[Start of Supplied material]
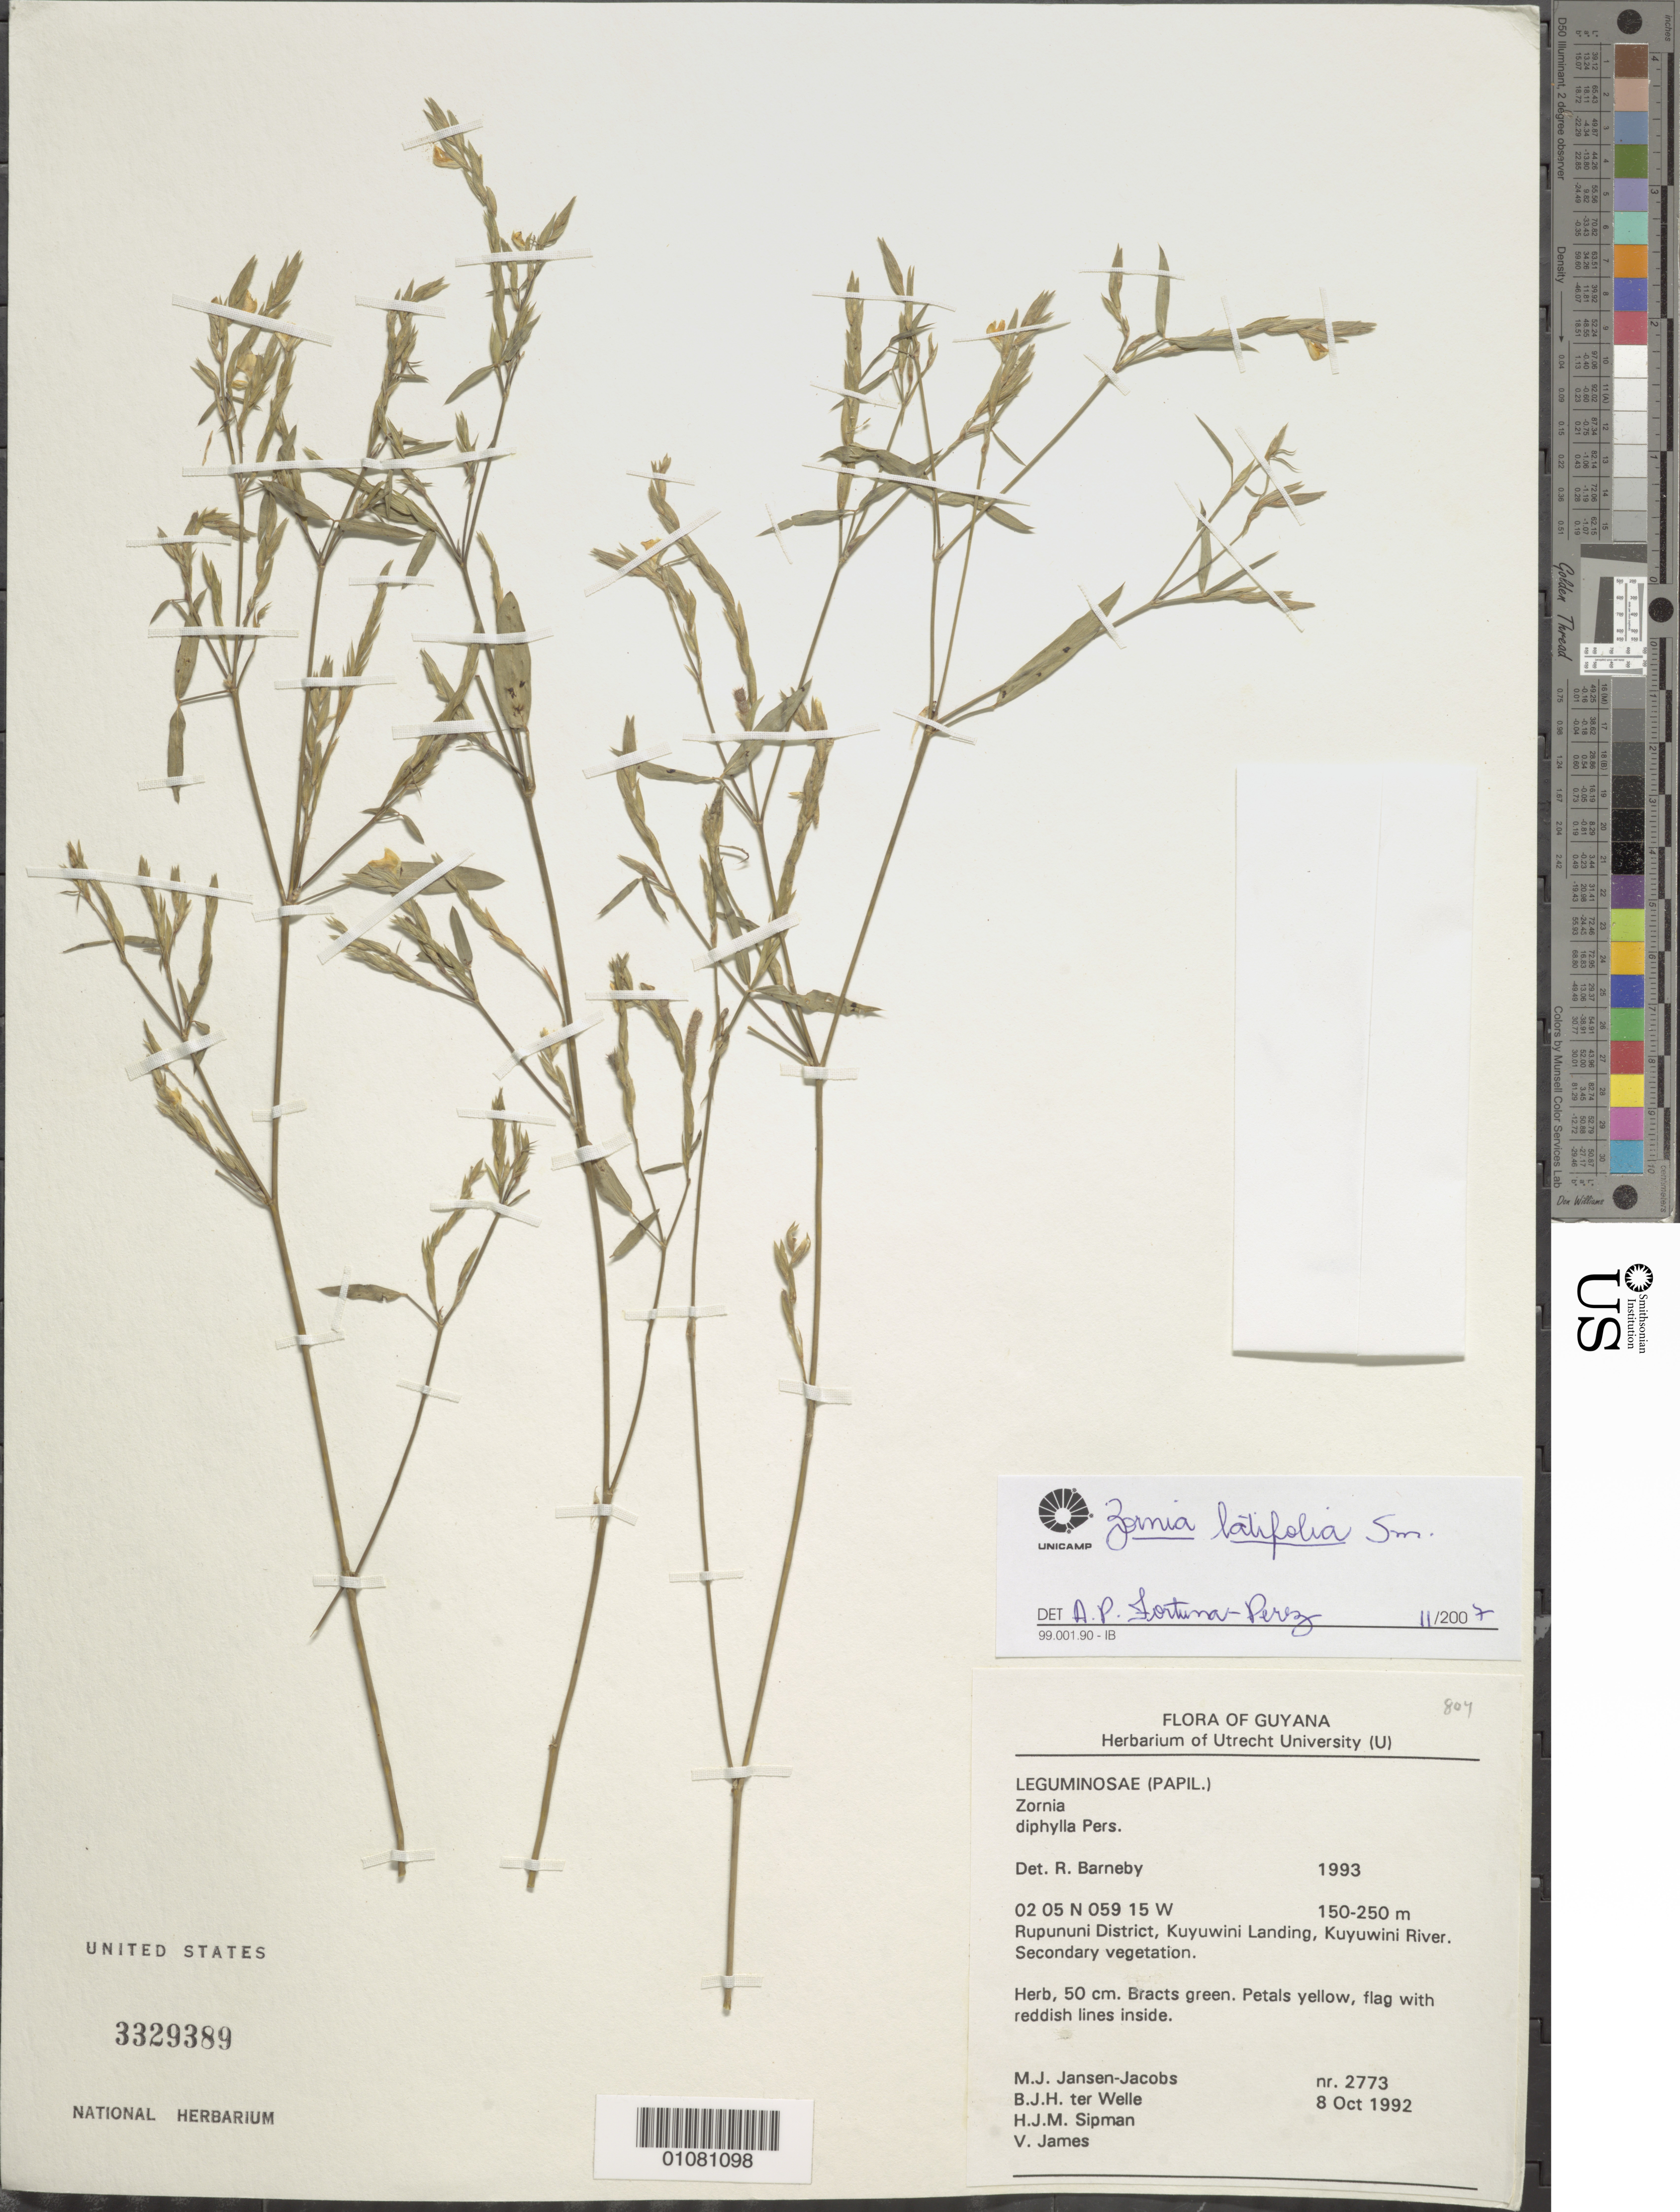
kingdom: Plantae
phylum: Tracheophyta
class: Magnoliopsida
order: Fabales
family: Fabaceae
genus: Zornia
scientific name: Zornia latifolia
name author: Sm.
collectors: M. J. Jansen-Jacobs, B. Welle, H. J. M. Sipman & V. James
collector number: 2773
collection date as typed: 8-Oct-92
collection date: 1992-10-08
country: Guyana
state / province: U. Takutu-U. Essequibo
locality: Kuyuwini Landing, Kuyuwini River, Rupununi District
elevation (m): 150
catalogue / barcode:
[End of Supplied material]
**Given problem**
Identify each line in the data above that contains the string "date", and copy those lines.

**Written solution**
collection date as typed: 8-Oct-92
collection date: 1992-10-08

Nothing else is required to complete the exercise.